> [Saved entries]:
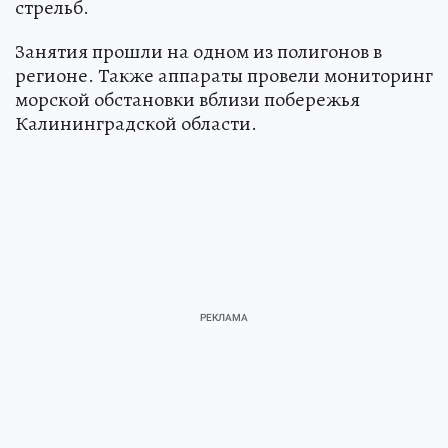
стрельб.
Занятия прошли на одном из полигонов в
регионе. Также аппараты провели мониторинг
морской обстановки вблизи побережья
Калининградской области.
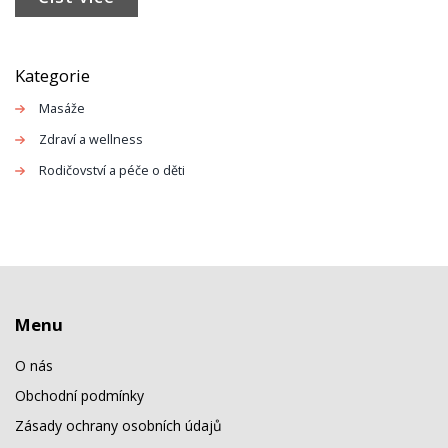
vaší rutiny pro udržení zdraví. Přeji vám pěkné čtení!
Kategorie
Masáže
Zdraví a wellness
Rodičovství a péče o děti
Menu
O nás
Obchodní podmínky
Zásady ochrany osobních údajů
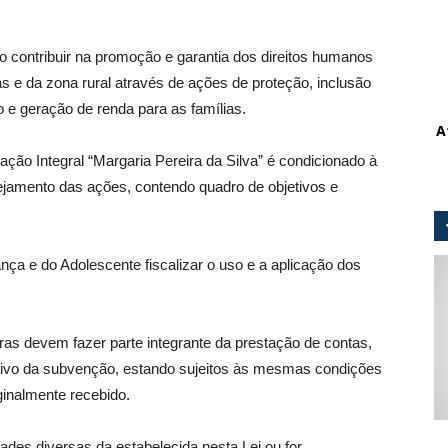
 contribuir na promoção e garantia dos direitos humanos
as e da zona rural através de ações de proteção, inclusão
 e geração de renda para as famílias.
A
ção Integral “Margaria Pereira da Silva” é condicionado à
ejamento das ações, contendo quadro de objetivos e
a e do Adolescente fiscalizar o uso e a aplicação dos
as devem fazer parte integrante da prestação de contas,
tivo da subvenção, estando sujeitos às mesmas condições
ginalmente recebido.
dades diversas da estabelecida nesta Lei ou for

> [AIM OF THE EXERCISE]:
Starting where a line contains "морской обстановки вблизи побережья" and finishing at the last line above, set down every line exactly as it reads, with no pictures.

> [ANSWER TO THE EXERCISE]:
морской обстановки вблизи побережья
Калининградской области.
vaší rutiny pro udržení zdraví. Přeji vám pěkné čtení!
Kategorie
Masáže
Zdraví a wellness
Rodičovství a péče o děti
Menu
O nás
Obchodní podmínky
Zásady ochrany osobních údajů
 contribuir na promoção e garantia dos direitos humanos
as e da zona rural através de ações de proteção, inclusão
 e geração de renda para as famílias.
A
ção Integral “Margaria Pereira da Silva” é condicionado à
ejamento das ações, contendo quadro de objetivos e
a e do Adolescente fiscalizar o uso e a aplicação dos
as devem fazer parte integrante da prestação de contas,
tivo da subvenção, estando sujeitos às mesmas condições
ginalmente recebido.
dades diversas da estabelecida nesta Lei ou for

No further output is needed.